They [15] represent a new strategy in this paper that combines six distinct data mining categorization techniques. The most important 15 characteristics that will play a key influence in prediction are chosen using a correlation-based feature technique. Then, combining Bagging, AdaBoost, and Gradient Boosting classifier methods, they create an ensemble approach. Gradient boosting is a sort of boosting used in deep learning. It is based on the assumption that whenever the best potential future model is coupled with prior models, the prediction accuracy error is minimal. If a slight modification in a case’s forecast generates no modification in error, the case’s subsequent targeted result is nil [16]. When applied to dermatological datasets, the ensemble approach and feature selection produce better results than individual classifier methods. The ensemble technique seems to be more efficient and precise in predicting skin diseases.

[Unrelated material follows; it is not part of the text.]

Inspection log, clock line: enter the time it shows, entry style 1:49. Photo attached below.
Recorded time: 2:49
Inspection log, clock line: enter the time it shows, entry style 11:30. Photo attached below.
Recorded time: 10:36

When utilizing data mining algorithms for the prediction of skin disorders, this article [17] explores the effect of feature selection approaches. PCA, GA, and Chi-square were the feature selection methods used to minimize the number of features in a dataset of skin disorders. Feature selection methods did not increase the precision and sensitivities of these methods, according to empirical observations.

Psoriasis – Cronic Dermatitis and Seborreic Dermatitis Pitriasis Rosea were identified in the same cluster, and the diagnoses are confounded as a result of this procedure [4]. Clinical and histological results of the illnesses were grouped by the SOM technique to avoid this misunderstanding [18]. SVM was used to classify clinical and histological results that clustered together. This led to the categorization of psoriasis and chronic dermatitis at 0.89 and 0.93, respectively, and seborreic dermatitis with pitriasis rosea at 0.79 and 0.80.

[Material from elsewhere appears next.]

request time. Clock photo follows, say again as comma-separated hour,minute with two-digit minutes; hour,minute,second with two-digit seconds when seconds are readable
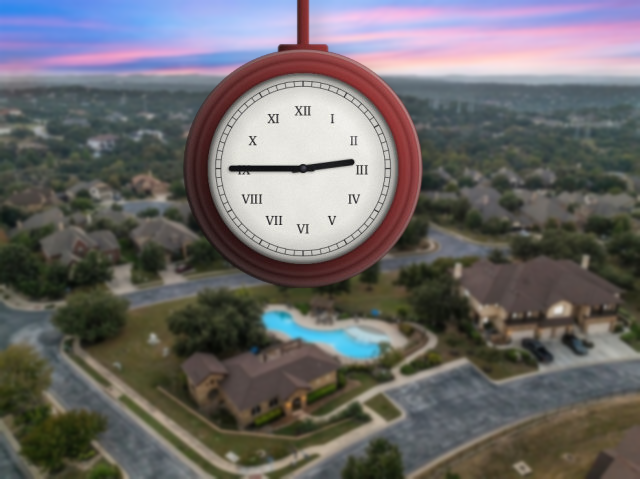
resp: 2,45
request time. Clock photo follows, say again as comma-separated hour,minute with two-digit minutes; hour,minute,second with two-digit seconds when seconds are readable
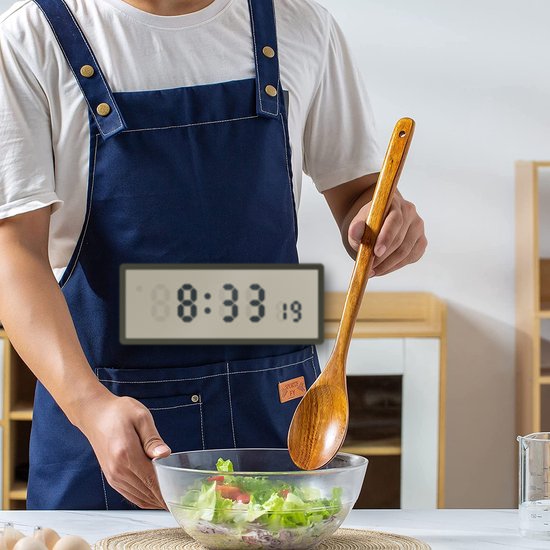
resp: 8,33,19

When applied to dermatological datasets, the ensemble technique and feature selection produce better results than individual classifier approaches [19]. A more accurate and efficient way to predict skin disorders appears to be using the ensemble approach. As a novel method, they [20,21] integrate data mining classification techniques from six different sources.

NB, K-Nearest Neighbor (KNN), SVM, Random Forest (RF), and Multilayer Perception are some of the machine learning algorithms they utilized for skin diseases classification [22,23]. To improve the performance of the trained model, they employed three fundamental ensemble learning: Bagging, Boosting, and Stacking. A model’s utility is measured by its accuracy, precision, sensitivity, and f1-score.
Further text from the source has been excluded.